PROBLEM DESCRIPTION:
Please retype every line of the material below exactly, and leave the pictures out of your answer.

INPUT DATA:

· · · · ·

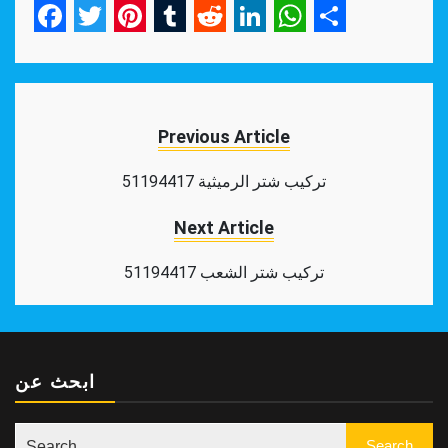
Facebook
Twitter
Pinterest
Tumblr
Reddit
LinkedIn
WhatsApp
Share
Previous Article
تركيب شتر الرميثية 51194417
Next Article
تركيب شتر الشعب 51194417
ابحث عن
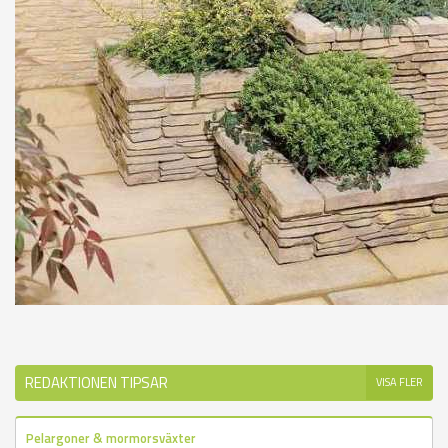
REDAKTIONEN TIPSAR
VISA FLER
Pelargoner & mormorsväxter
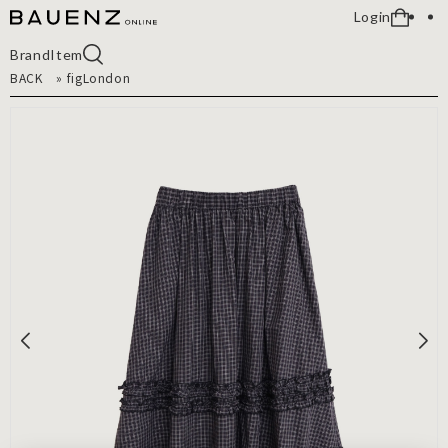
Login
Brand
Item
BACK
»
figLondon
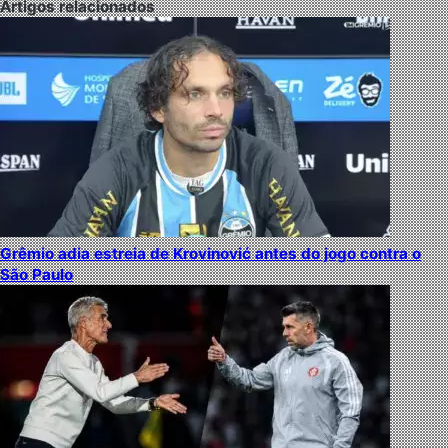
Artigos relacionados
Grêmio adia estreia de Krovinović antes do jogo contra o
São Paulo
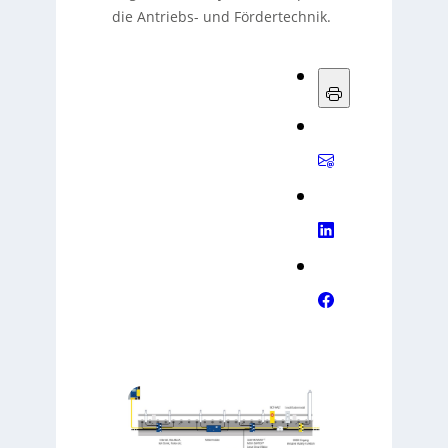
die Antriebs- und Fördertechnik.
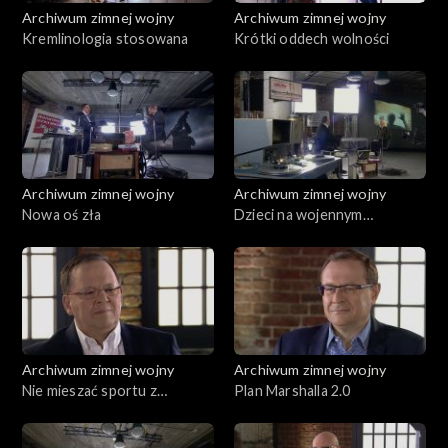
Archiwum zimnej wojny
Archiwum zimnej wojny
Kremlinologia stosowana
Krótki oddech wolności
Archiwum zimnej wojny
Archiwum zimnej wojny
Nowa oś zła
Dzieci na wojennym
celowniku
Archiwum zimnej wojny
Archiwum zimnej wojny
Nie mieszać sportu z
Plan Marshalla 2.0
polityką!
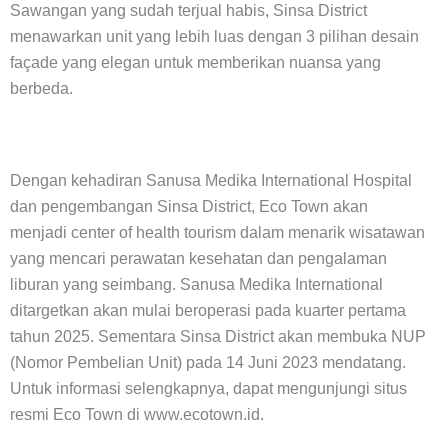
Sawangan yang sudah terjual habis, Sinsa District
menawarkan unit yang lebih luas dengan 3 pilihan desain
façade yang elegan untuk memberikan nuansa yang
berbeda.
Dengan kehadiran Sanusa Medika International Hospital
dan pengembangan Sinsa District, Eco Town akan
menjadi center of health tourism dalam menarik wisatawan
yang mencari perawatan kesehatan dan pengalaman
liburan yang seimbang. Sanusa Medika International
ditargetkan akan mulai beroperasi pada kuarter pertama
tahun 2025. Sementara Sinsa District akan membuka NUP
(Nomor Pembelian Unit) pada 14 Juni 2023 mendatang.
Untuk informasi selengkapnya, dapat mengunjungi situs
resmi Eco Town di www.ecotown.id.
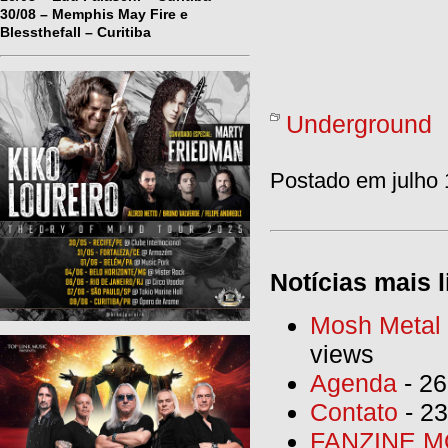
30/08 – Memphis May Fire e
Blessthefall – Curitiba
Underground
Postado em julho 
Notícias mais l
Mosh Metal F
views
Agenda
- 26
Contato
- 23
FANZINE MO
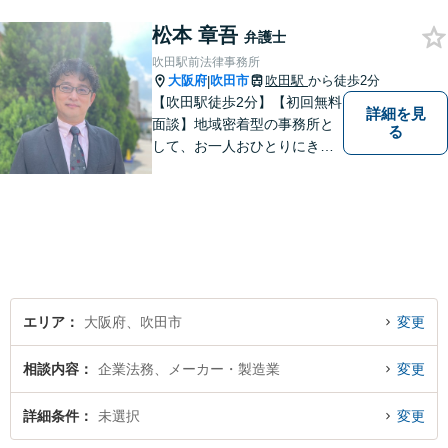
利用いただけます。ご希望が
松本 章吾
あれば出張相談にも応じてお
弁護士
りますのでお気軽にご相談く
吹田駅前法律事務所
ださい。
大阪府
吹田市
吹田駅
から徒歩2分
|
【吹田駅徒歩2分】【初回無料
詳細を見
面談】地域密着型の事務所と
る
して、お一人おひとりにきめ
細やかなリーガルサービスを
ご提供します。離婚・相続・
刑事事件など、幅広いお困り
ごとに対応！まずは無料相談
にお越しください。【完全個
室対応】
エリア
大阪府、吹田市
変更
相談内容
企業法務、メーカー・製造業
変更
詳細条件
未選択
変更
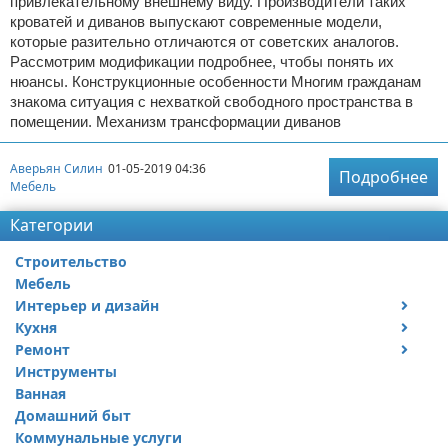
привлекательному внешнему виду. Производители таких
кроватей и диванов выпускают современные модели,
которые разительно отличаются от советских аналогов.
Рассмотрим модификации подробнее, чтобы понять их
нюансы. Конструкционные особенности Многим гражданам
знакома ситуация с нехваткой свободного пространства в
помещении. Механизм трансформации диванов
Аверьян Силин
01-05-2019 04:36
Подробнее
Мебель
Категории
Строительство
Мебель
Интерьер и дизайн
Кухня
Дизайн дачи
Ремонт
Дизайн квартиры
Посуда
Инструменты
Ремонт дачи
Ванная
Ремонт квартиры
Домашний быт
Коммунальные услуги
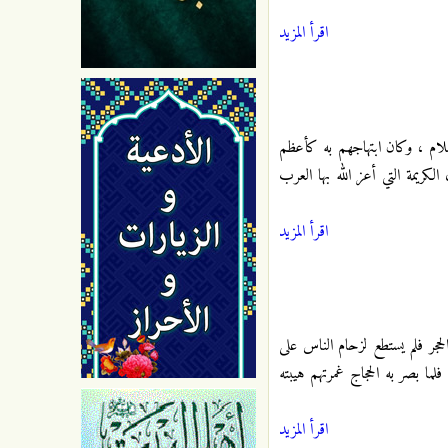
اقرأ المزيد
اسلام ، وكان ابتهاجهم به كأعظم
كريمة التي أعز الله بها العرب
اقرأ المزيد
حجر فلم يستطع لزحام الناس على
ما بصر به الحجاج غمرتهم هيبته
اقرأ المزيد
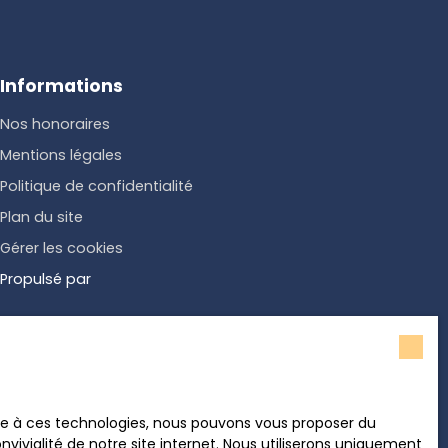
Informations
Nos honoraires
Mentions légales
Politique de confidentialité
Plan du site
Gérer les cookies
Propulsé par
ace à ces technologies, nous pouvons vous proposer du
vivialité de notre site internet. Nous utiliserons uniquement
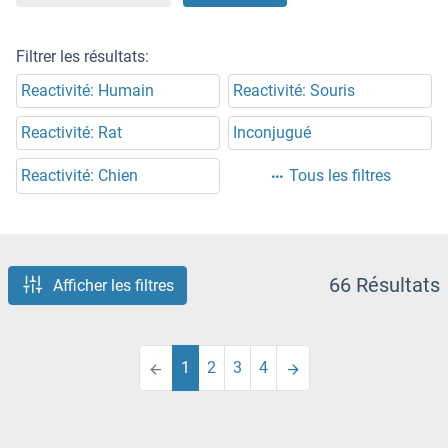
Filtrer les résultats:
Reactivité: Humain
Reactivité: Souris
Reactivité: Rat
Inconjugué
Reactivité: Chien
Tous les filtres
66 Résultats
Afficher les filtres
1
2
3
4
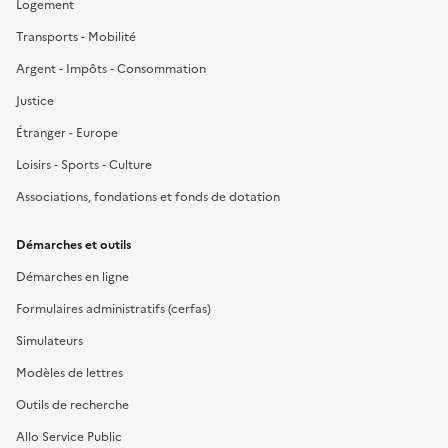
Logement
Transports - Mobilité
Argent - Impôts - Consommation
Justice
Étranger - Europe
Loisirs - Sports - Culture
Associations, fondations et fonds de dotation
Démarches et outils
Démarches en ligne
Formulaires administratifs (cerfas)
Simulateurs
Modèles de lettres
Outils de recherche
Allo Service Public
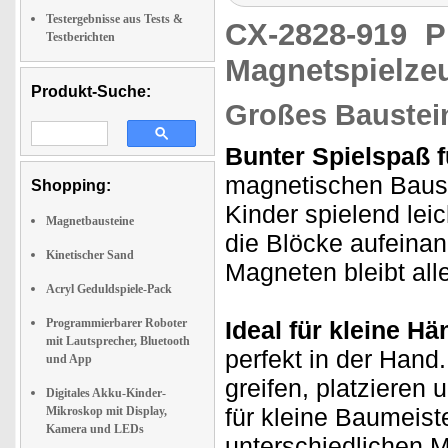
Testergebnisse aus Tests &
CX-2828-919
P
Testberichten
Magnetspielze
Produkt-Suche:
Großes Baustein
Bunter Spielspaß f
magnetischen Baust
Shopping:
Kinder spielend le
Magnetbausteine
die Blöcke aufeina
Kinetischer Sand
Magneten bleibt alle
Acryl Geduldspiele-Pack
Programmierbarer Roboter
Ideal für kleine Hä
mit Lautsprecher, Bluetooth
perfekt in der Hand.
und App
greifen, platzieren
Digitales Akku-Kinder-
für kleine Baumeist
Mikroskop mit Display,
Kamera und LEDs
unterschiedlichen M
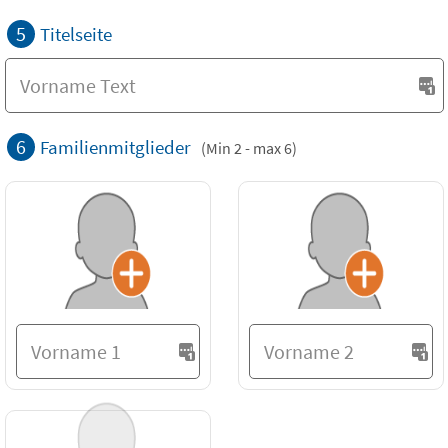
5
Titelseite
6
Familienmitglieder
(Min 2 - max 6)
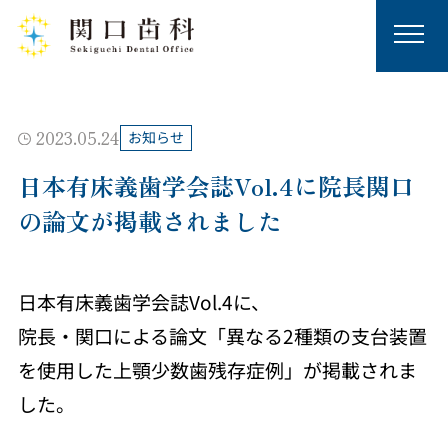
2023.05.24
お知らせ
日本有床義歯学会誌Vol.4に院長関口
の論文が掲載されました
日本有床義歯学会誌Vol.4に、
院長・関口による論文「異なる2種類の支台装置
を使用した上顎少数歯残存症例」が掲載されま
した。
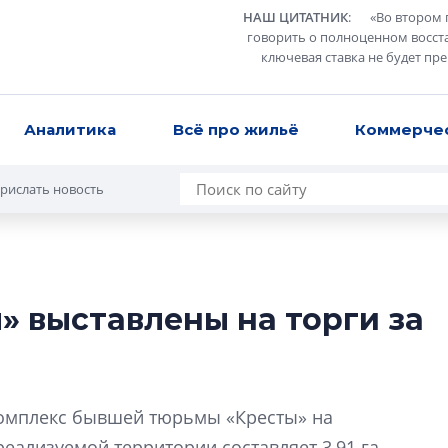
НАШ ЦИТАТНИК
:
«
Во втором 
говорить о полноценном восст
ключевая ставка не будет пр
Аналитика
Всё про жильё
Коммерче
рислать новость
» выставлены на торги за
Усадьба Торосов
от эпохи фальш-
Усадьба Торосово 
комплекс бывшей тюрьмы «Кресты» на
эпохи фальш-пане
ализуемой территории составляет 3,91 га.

· · · · ·

EXERCISE OUTPUT:
Facebook
Twitter
Pinterest
Tumblr
Reddit
LinkedIn
WhatsApp
Share
Previous Article
تركيب شتر الرميثية 51194417
Next Article
تركيب شتر الشعب 51194417
ابحث عن
REDAKTIONEN TIPSAR
VISA FLER
Pelargoner & mormorsväxter
Login
Brand
Item
BACK
»
figLondon
Artigos relacionados
Grêmio adia estreia de Krovinović antes do jogo contra o
São Paulo
die Antriebs- und Fördertechnik.
Archiwum zimnej wojny
Archiwum zimnej wojny
Kremlinologia stosowana
Krótki oddech wolności
Archiwum zimnej wojny
Archiwum zimnej wojny
Nowa oś zła
Dzieci na wojennym
celowniku
Archiwum zimnej wojny
Archiwum zimnej wojny
Nie mieszać sportu z
Plan Marshalla 2.0
polityką!
Sawangan yang sudah terjual habis, Sinsa District
menawarkan unit yang lebih luas dengan 3 pilihan desain
façade yang elegan untuk memberikan nuansa yang
berbeda.
Dengan kehadiran Sanusa Medika International Hospital
dan pengembangan Sinsa District, Eco Town akan
menjadi center of health tourism dalam menarik wisatawan
yang mencari perawatan kesehatan dan pengalaman
liburan yang seimbang. Sanusa Medika International
ditargetkan akan mulai beroperasi pada kuarter pertama
tahun 2025. Sementara Sinsa District akan membuka NUP
(Nomor Pembelian Unit) pada 14 Juni 2023 mendatang.
Untuk informasi selengkapnya, dapat mengunjungi situs
resmi Eco Town di www.ecotown.id.
30/08 – Memphis May Fire e
Blessthefall – Curitiba
Underground
Postado em julho 
Notícias mais l
Mosh Metal F
views
Agenda
- 26
Contato
- 23
FANZINE MO
利用いただけます。ご希望が
松本 章吾
あれば出張相談にも応じてお
弁護士
りますのでお気軽にご相談く
吹田駅前法律事務所
ださい。
大阪府
吹田市
吹田駅
から徒歩2分
|
【吹田駅徒歩2分】【初回無料
詳細を見
面談】地域密着型の事務所と
る
して、お一人おひとりにきめ
細やかなリーガルサービスを
ご提供します。離婚・相続・
刑事事件など、幅広いお困り
ごとに対応！まずは無料相談
にお越しください。【完全個
室対応】
エリア
大阪府、吹田市
変更
相談内容
企業法務、メーカー・製造業
変更
詳細条件
未選択
変更
привлекательному внешнему виду. Производители таких
кроватей и диванов выпускают современные модели,
которые разительно отличаются от советских аналогов.
Рассмотрим модификации подробнее, чтобы понять их
нюансы. Конструкционные особенности Многим гражданам
знакома ситуация с нехваткой свободного пространства в
помещении. Механизм трансформации диванов
Аверьян Силин
01-05-2019 04:36
Подробнее
Мебель
Категории
Строительство
Мебель
Интерьер и дизайн
Кухня
Дизайн дачи
Ремонт
Дизайн квартиры
Посуда
Инструменты
Ремонт дачи
Ванная
Ремонт квартиры
Домашний быт
Коммунальные услуги
اقرأ المزيد
اسلام ، وكان ابتهاجهم به كأعظم
كريمة التي أعز الله بها العرب
اقرأ المزيد
حجر فلم يستطع لزحام الناس على
ما بصر به الحجاج غمرتهم هيبته
اقرأ المزيد
Informations
Nos honoraires
Mentions légales
Politique de confidentialité
Plan du site
Gérer les cookies
Propulsé par
ace à ces technologies, nous pouvons vous proposer du
vivialité de notre site internet. Nous utiliserons uniquement
Filtrer les résultats:
Reactivité: Humain
Reactivité: Souris
Reactivité: Rat
Inconjugué
Reactivité: Chien
Tous les filtres
66 Résultats
Afficher les filtres
1
2
3
4
Logement
Transports - Mobilité
Argent - Impôts - Consommation
Justice
Étranger - Europe
Loisirs - Sports - Culture
Associations, fondations et fonds de dotation
Démarches et outils
Démarches en ligne
Formulaires administratifs (cerfas)
Simulateurs
Modèles de lettres
Outils de recherche
Allo Service Public
Testergebnisse aus Tests &
CX-2828-919
P
Testberichten
Magnetspielze
Produkt-Suche:
Großes Baustein
Bunter Spielspaß f
magnetischen Baust
Shopping:
Kinder spielend le
Magnetbausteine
die Blöcke aufeina
Kinetischer Sand
Magneten bleibt alle
Acryl Geduldspiele-Pack
Programmierbarer Roboter
Ideal für kleine Hä
mit Lautsprecher, Bluetooth
perfekt in der Hand.
und App
greifen, platzieren
Digitales Akku-Kinder-
für kleine Baumeist
Mikroskop mit Display,
Kamera und LEDs
unterschiedlichen M
5
Titelseite
6
Familienmitglieder
(Min 2 - max 6)
2023.05.24
お知らせ
日本有床義歯学会誌Vol.4に院長関口
の論文が掲載されました
日本有床義歯学会誌Vol.4に、
院長・関口による論文「異なる2種類の支台装置
を使用した上顎少数歯残存症例」が掲載されま
した。
НАШ ЦИТАТНИК
:
«
Во втором 
говорить о полноценном восст
ключевая ставка не будет пр
Аналитика
Всё про жильё
Коммерче
рислать новость
» выставлены на торги за
Усадьба Торосов
от эпохи фальш-
Усадьба Торосово 
комплекс бывшей тюрьмы «Кресты» на
эпохи фальш-пане
ализуемой территории составляет 3,91 га.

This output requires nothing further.